No ha habido en todo este tiempo que llevamos de democracia, desde que falleció el general Franco, ninguna opción política en el País Vasco que haya cuestionado ese relato ideológico de raíz.  

Para ello habrían bastado dos ideas muy sencillas y sensatas, a mi juicio.   

Una, considerar que una lengua no es un objeto de comunicación químicamente puro, ajeno a las condiciones políticas, sociales, económicas y culturales que genera su uso.   

Y otra, que no es cierto que todas las lenguas sean iguales, porque a la vista está que, con el euskera, por mucho que se apoye desde todos los frentes oficiales, llevamos ya casi cincuenta años de régimen nacionalista y su uso baja hasta en las zonas donde fue mayoritario, como acreditan tozudamente todas las encuestas. Lo cual tiene que ver obviamente con la estructura misma de una lengua que exige que pienses de antemano todos los componentes de la oración antes de decidir qué forma verbal lleva, lo cual no resulta nada práctico para expresar espontáneamente oraciones complejas.   

El curso diseñado desde el Gobierno vasco para los inmigrantes desde hace más de veinte años, llamado AISA, presenta un país al que acaban de llegar que se llama Euskal Herria. España no aparece por ningún lado.   

El curso se desarrolla con unos personajes que interactúan y que enseñan a los estudiantes situaciones básicas de la vida diaria. Y los personajes principales son dos: Elena, colombiana, y Guillaume, francés.   

Hay otros personajes secundarios de otras procedencias, entre ellos, dos marroquíes, un rumano y una polaca. La profesora se llama Aitziber.   

¿A quién representa Guillaume? Se supone que a los inmigrantes europeos occidentales.   

¿Qué porcentaje de inmigrantes de Europa occidental hay en el País Vasco? Muy pequeño, comparado con el de inmigrantes de América del Sur, Magreb o Europa del Este. Y generalmente conformado por personas de alto nivel formativo y económico que lo último que harían sería ponerse a estudiar euskera.

*Registros de datos guardados*:
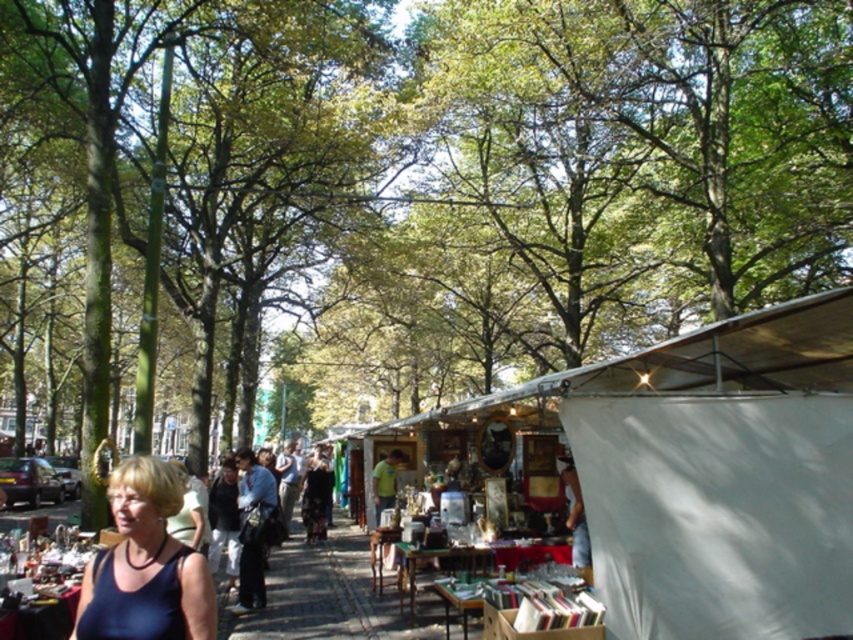
Can you confirm if white fabric canopy at center is taller than matte blue tank top at lower left?

Yes.

Is point (389, 428) closer to viewer compared to point (170, 632)?

That is False.

This screenshot has height=640, width=853. In order to click on white fabric canopy at center in this screenshot , I will do `click(701, 472)`.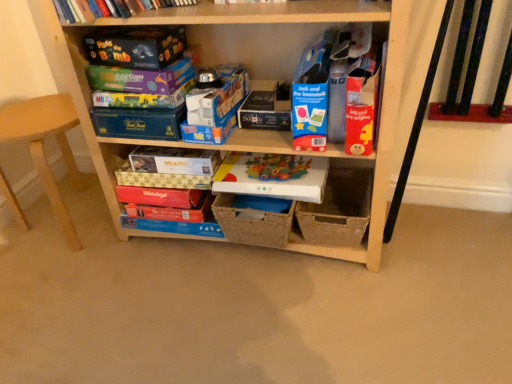
Find the location of `vacant space in front of wooden shelf at center`. vacant space in front of wooden shelf at center is located at coordinates (279, 332).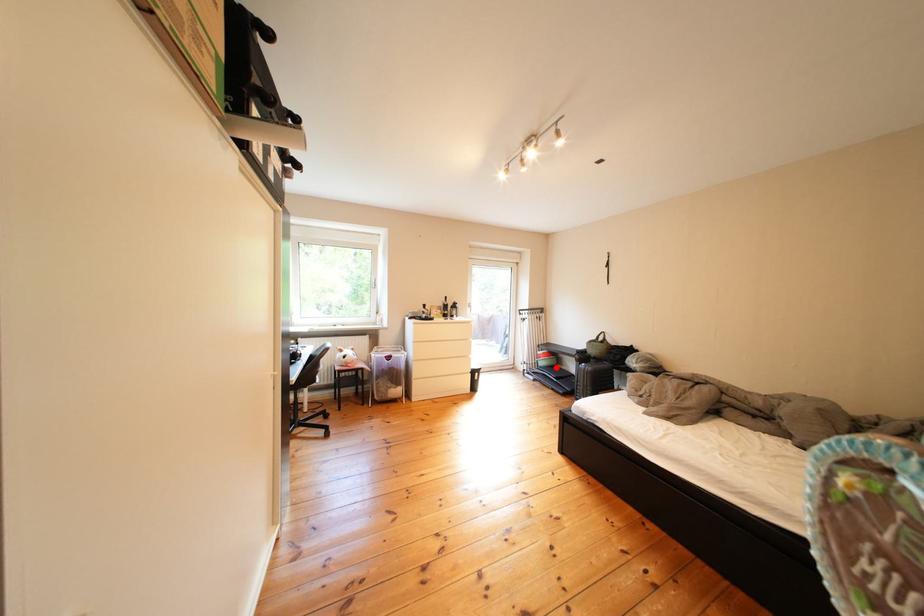
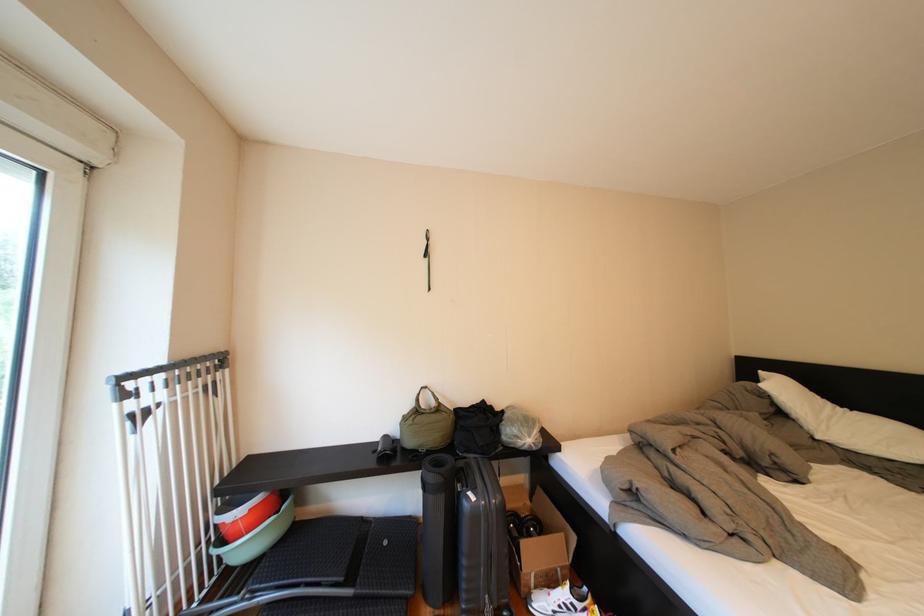
The point at the highlighted location is marked in the first image. Where is the corresponding point in the second image?

(261, 551)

*TAREA A REALIZAR*:
Retoma el fragmento sobre el euskera y el curso AISA y sigue escribiéndolo a partir de su última oración.

*RESPUESTA ESCRITA*:
Y, sin embargo, Guillaume es personaje principal del curso. Junto con Elena, colombiana. Una Elena que habla español, pero llega al País Vasco y, en lugar de integrarse fácilmente gracias a su lengua materna, quiere estudiar euskera y lo va a hacer junto con Guillaume, que es francés y llega a Euskal Herria también con ganas de convertirse en vasco.   

La manipulación ideológica del curso de aprendizaje para inmigrantes del Gobierno vasco se pretende enmascarar de dos maneras: convirtiendo a Guillaume en igual de extranjero que Elena y justificando la no presencia de ningún personaje procedente de otras partes de España en que esos inmigrantes no serían extranjeros en el País Vasco. Pero Guillaume, como ciudadano del espacio Schengen, tiene los mismos derechos que cualquier español para residir en el País Vasco, ¿por qué a efectos del curso se le considera extranjero, como si fuera colombiano o magrebí?    

Lo que nadie que no viva en el País Vasco apreciará fácilmente es que el Guillaume francés está en el curso porque para el nacionalismo vasco su único Estado enemigo es España, no Francia, aunque en el País Vasco francés el euskera no sea ni lengua oficial.    

Y los llegados al País Vasco de otras partes de España no aparecen en el curso no porque no sean extranjeros, sino porque a la gran inmigración española del siglo XX el nacionalismo le quiso dejar claro desde el principio que lo español en el País Vasco solo tiene dos salidas posibles: o convertirse en vasco o no ser nadie.   

A los extranjeros, en cambio, franceses incluidos, se les hace ver que existe una Euskal Herria sin conexión ninguna con España, inculcándoles la ilusión de que no sería necesario saber español para vivir aquí.   

El nacionalismo vasco es una ideología fracasada porque, después de casi medio siglo de predominio, se ha demostrado que el euskera no es capaz, ni de lejos, de sustituir al español como lengua de uso habitual en el País Vasco.   

Pero ellos nunca van a reconocer la evidencia porque el tema del euskera, tal como lo han concebido y manipulado, es su única razón de existencia política. Y con excepción de la élite que maneja el poder y se sirve de él, la mayoría intuye, en el fondo, que vive una pesadilla de la que hay que salir como sea.   

Ojalá que los inmigrantes recién llegados, por su bien, tarden poco en comprender el engaño.


Pedro Chacón es profesor de Historia del Pensamiento Político en la UPV/EHU.